Note i. — Paragraphe iv.

Uam-var ou Vaig-neor est une montagne située au nord-est du village de Callender, dans le comté de Menteith; elle tire son nom, qui signifie la grande Caverne, d’une espèce de retraite parmi les rochers, où la tradition prétend qu’un géant faisait jadis sa demeure. Plus récemment cette caverne était devenue le refuge d’une troupe de voleurs et de bandits, qui n’en ont été expulsés que depuis une quarantaine d’années.

Note 2. — Paragraphe xiv.

Avant que la route actuelle fût pratiquée dans le passage romantique que l’auteur a essayé ici de décrire, il n’y avait aucun moyen de sortir du défilé appelé Trosach, si ce n’est par une espèce d’échelle faite avec des branches et des racines.

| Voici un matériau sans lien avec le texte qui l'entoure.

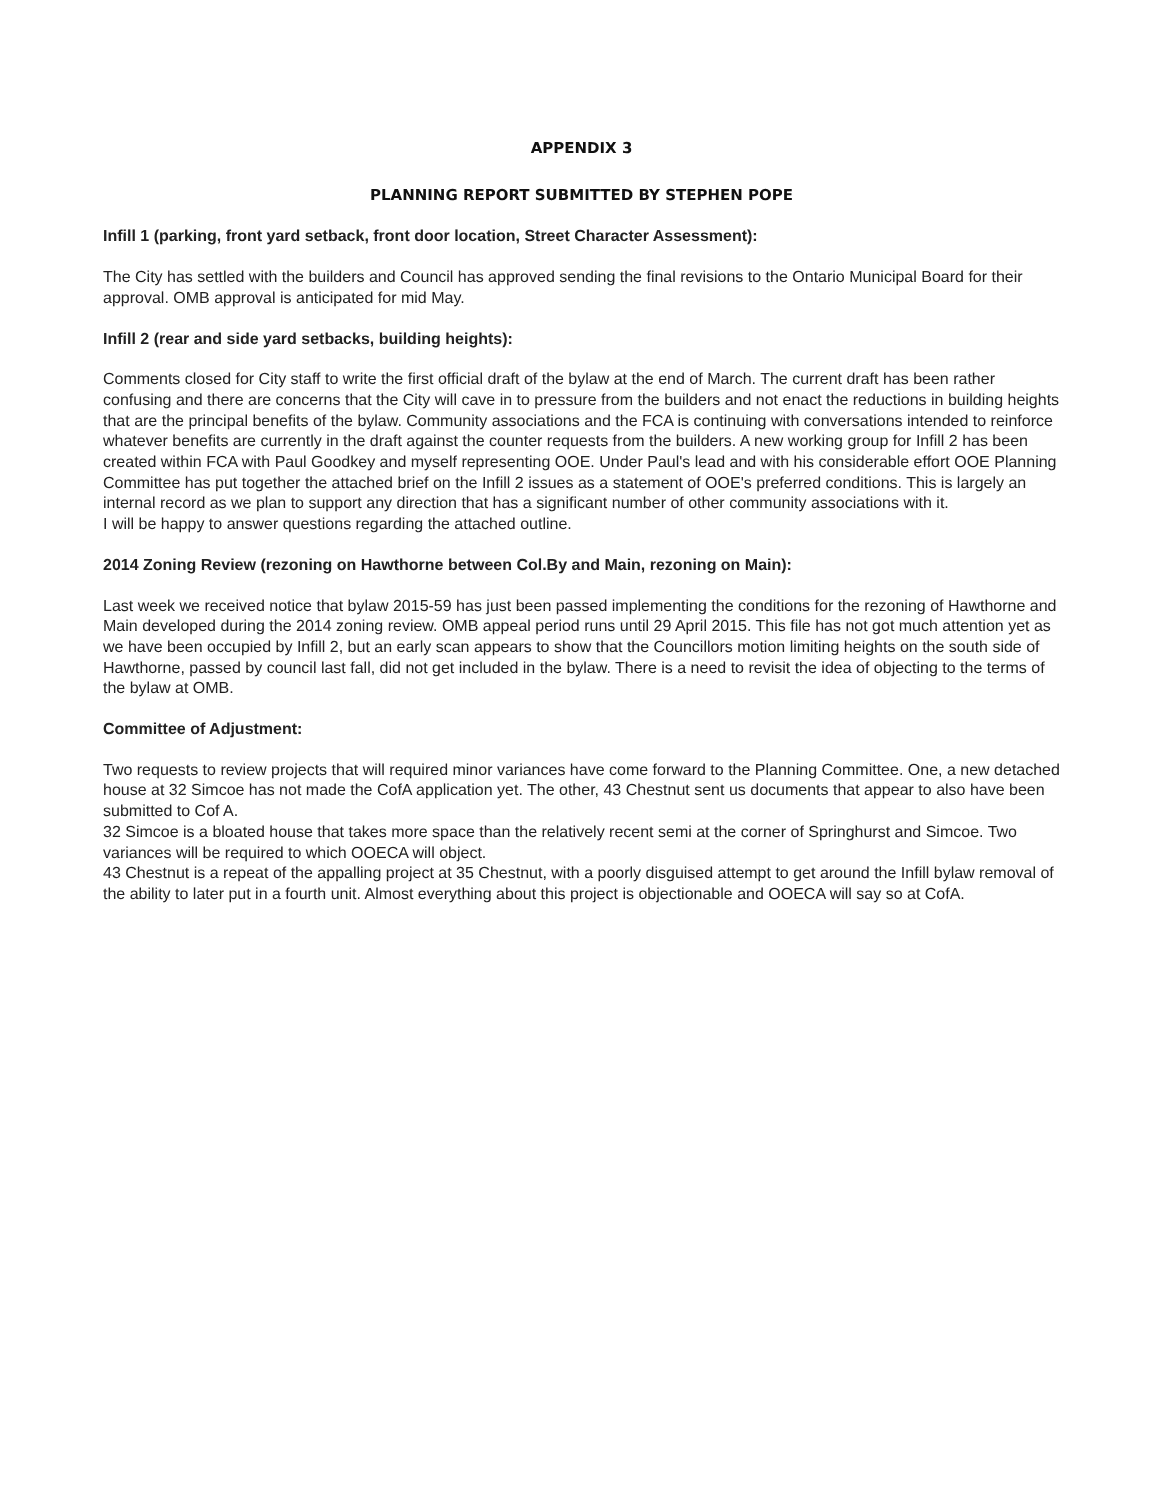APPENDIX 3
PLANNING REPORT SUBMITTED BY STEPHEN POPE
Infill 1 (parking, front yard setback, front door location, Street Character Assessment):
The City has settled with the builders and Council has approved sending the final revisions to the Ontario Municipal Board for their approval. OMB approval is anticipated for mid May.
Infill 2 (rear and side yard setbacks, building heights):
Comments closed for City staff to write the first official draft of the bylaw at the end of March. The current draft has been rather confusing and there are concerns that the City will cave in to pressure from the builders and not enact the reductions in building heights that are the principal benefits of the bylaw. Community associations and the FCA is continuing with conversations intended to reinforce whatever benefits are currently in the draft against the counter requests from the builders. A new working group for Infill 2 has been created within FCA with Paul Goodkey and myself representing OOE. Under Paul's lead and with his considerable effort OOE Planning Committee has put together the attached brief on the Infill 2 issues as a statement of OOE's preferred conditions. This is largely an internal record as we plan to support any direction that has a significant number of other community associations with it.
I will be happy to answer questions regarding the attached outline.
2014 Zoning Review (rezoning on Hawthorne between Col.By and Main, rezoning on Main):
Last week we received notice that bylaw 2015-59 has just been passed implementing the conditions for the rezoning of Hawthorne and Main developed during the 2014 zoning review. OMB appeal period runs until 29 April 2015. This file has not got much attention yet as we have been occupied by Infill 2, but an early scan appears to show that the Councillors motion limiting heights on the south side of Hawthorne, passed by council last fall, did not get included in the bylaw. There is a need to revisit the idea of objecting to the terms of the bylaw at OMB.
Committee of Adjustment:
Two requests to review projects that will required minor variances have come forward to the Planning Committee. One, a new detached house at 32 Simcoe has not made the CofA application yet. The other, 43 Chestnut sent us documents that appear to also have been submitted to Cof A.
32 Simcoe is a bloated house that takes more space than the relatively recent semi at the corner of Springhurst and Simcoe. Two variances will be required to which OOECA will object.
43 Chestnut is a repeat of the appalling project at 35 Chestnut, with a poorly disguised attempt to get around the Infill bylaw removal of the ability to later put in a fourth unit. Almost everything about this project is objectionable and OOECA will say so at CofA.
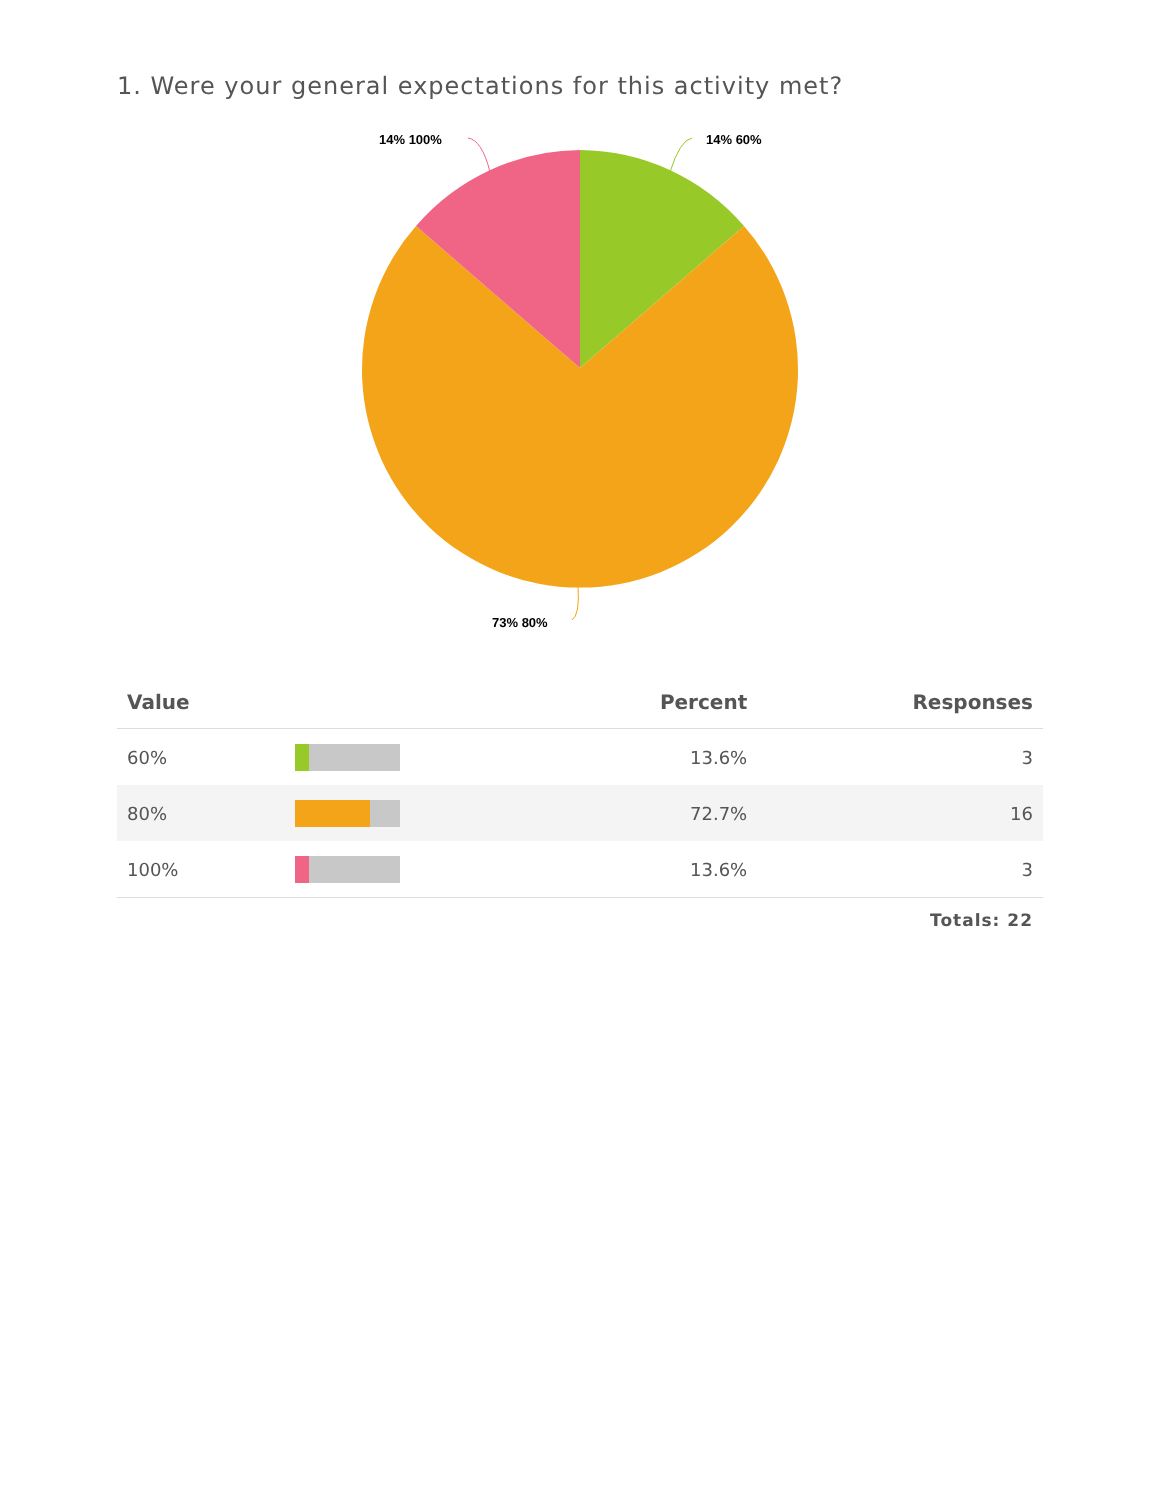1. Were your general expectations for this activity met?
14% 60% 14% 100%
73% 80%
| Value | | Percent | Responses |
| --- | --- | --- | --- |
| 60% | | 13.6% | 3 |
| 80% | | 72.7% | 16 |
| 100% | | 13.6% | 3 |
Totals: 22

Note 3. — Paragraphe xvii.

Les clans qui habitaient les contrées qui environnent le lac Katrine étaient encore, il n’y a pas très-long-temps, dans l’ancienne habitude de faire des excursions sur les basses terres ou Lowlands.

Note 4. — Paragraphe xxv.

Les Chefs celtes, dont la vie était assaillie par des périls continuels, avaient communément dans la partie la plus reculée de leurs domaines quelque retraite, comme une tour, une caverne ou une demeure rustique. Ce fut dans une semblable retraite que Charles Edouard se cacha après la malheureuse bataille de Cullodea.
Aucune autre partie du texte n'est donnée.